The human immunodeficiency virus (HIV) targets specific immune cells in the body known as macrophages because these are the cells that eliminate foreign material such as bacteria or viruses. HIV is able to reproduce and spread throughout the body if it can avoid destruction by macrophages.
A recent study by Lue Dai, Ph.D., and colleagues revealed that the human cytokine IL-27 helps promote the body’s production of macrophages that are resistant to HIV. The study further found that IL-27 suppresses a gene known as SPTBN1, which facilitates the survival of HIV cells. This breakthrough research was recently published in the Journal of Experimental Medicine.
The new findings suggest that using IL-27 to modulate the SPTBN1 level “renders human macrophages resistant to HIV-1 infection,” said Dai, a postdoctoral fellow in the Laboratory of Human Retrovirology (LHR), Applied and Developmental Research Directorate, SAIC-Frederick. Because treatment with IL-27 does not interfere with the viability or functionality of macrophages, he said, it could be a promising therapeutic candidate to prevent HIV-1 infection.

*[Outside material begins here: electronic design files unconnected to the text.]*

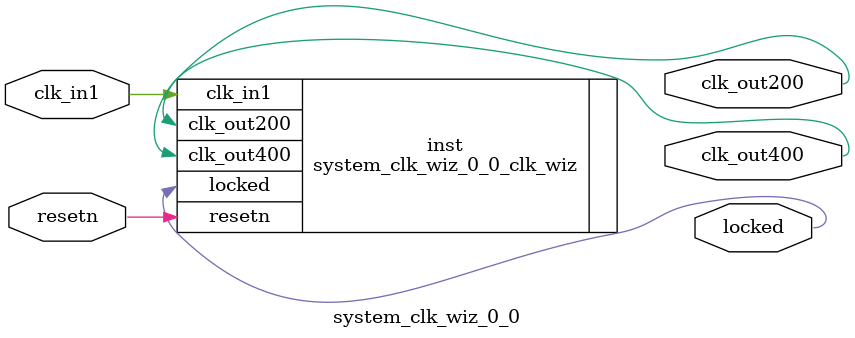
<source format=v>


`timescale 1ps/1ps

(* CORE_GENERATION_INFO = "system_clk_wiz_0_0,clk_wiz_v6_0_6_0_0,{component_name=system_clk_wiz_0_0,use_phase_alignment=true,use_min_o_jitter=false,use_max_i_jitter=false,use_dyn_phase_shift=false,use_inclk_switchover=false,use_dyn_reconfig=false,enable_axi=0,feedback_source=FDBK_AUTO,PRIMITIVE=PLL,num_out_clk=2,clkin1_period=10.000,clkin2_period=10.000,use_power_down=false,use_reset=true,use_locked=true,use_inclk_stopped=false,feedback_type=SINGLE,CLOCK_MGR_TYPE=NA,manual_override=false}" *)

module system_clk_wiz_0_0 
 (
  // Clock out ports
  output        clk_out400,
  output        clk_out200,
  // Status and control signals
  input         resetn,
  output        locked,
 // Clock in ports
  input         clk_in1
 );

  system_clk_wiz_0_0_clk_wiz inst
  (
  // Clock out ports  
  .clk_out400(clk_out400),
  .clk_out200(clk_out200),
  // Status and control signals               
  .resetn(resetn), 
  .locked(locked),
 // Clock in ports
  .clk_in1(clk_in1)
  );

endmodule

</source>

The next step, he said, is to develop a preclinical trial to assess the anti-HIV effect of IL-27 in vivo, using an animal model.
Long-Term Research Interest
Dai received his Ph.D. in immunology and virology at the University of Massachusetts Medical School, where he first began investigating HIV. “It then became my long-term research interest to understand how host factors impact HIV infection,” he said. In 2010, he joined LHR, where he continues his research to “identify the host target of IL-27 which blocks HIV infection in macrophages.”
He says he owes the success of his current research to a “collaborative effort” among his supervisor, Tomozumi Imamichi, Ph.D., head of LHR, H. Clifford Lane, M.D., National Institute of Allergy and Infectious Diseases, colleagues in the Clinical Services Program, SAIC-Frederick, and collaborators in the Optical Microscopy and Analysis Laboratory, SAIC-Frederick. “[They] have offered great support and assistance to help me advance the project rapidly and smoothly,” he noted. “It is a once-in-a-lifetime experience to make new discoveries with such a strong supportive team.”
IL-27 Inhibits HIV-1 Infection in Human Macrophages by Down-Regulating Host Factor SPTBN1 during Monocyte to Macrophage Differentiation
Journal of Experimental Medicine 210(3):517–534, 201
Lue Dai, Kristy B. Lidie, Qian Chen, Joseph W. Adelsberger, Xin Zheng, DaWei Huang, Jun Yang, Richard A. Lempicki, Tauseef Rehman, Robin L. Dewar, Yanmei Wang, Ronald L. Hornung, Kelsey A. Canizales, Stephen J. Lockett, H. Clifford Lane, and Tomozumi Imamichi
The susceptibility of macrophages to HIV-1 infection is modulated during monocyte differentiation. IL-27 is an anti-HIV cytokine that also modulates monocyte activation. In this study, we present new evidence that IL-27 promotes monocyte differentiation into macrophages that are nonpermissive for HIV-1 infection. Although IL-27 treatment does not affect expression of macrophage differentiation markers or macrophage biological functions, it confers HIV resistance by down-regulating spectrin ? nonerythrocyte 1 (SPTBN1), a required host factor for HIV-1 infection. IL-27 down-regulates SPTBN1 through a TAK-1–mediated MAPK signaling pathway. Knockdown of SPTBN1 strongly inhibits HIV-1 infection of macrophages; conversely, overexpression of SPTBN1 markedly increases HIV susceptibility of IL-27–treated macrophages. Moreover, we demonstrate that SPTBN1 associates with HIV-1 gag proteins. Collectively, our results underscore the ability of IL-27 to protect macrophages from HIV-1 infection by down-regulating SPTBN1, thus indicating that SPTBN1 is an important host target to reduce HIV-1 replication in one major element of the viral reservoir.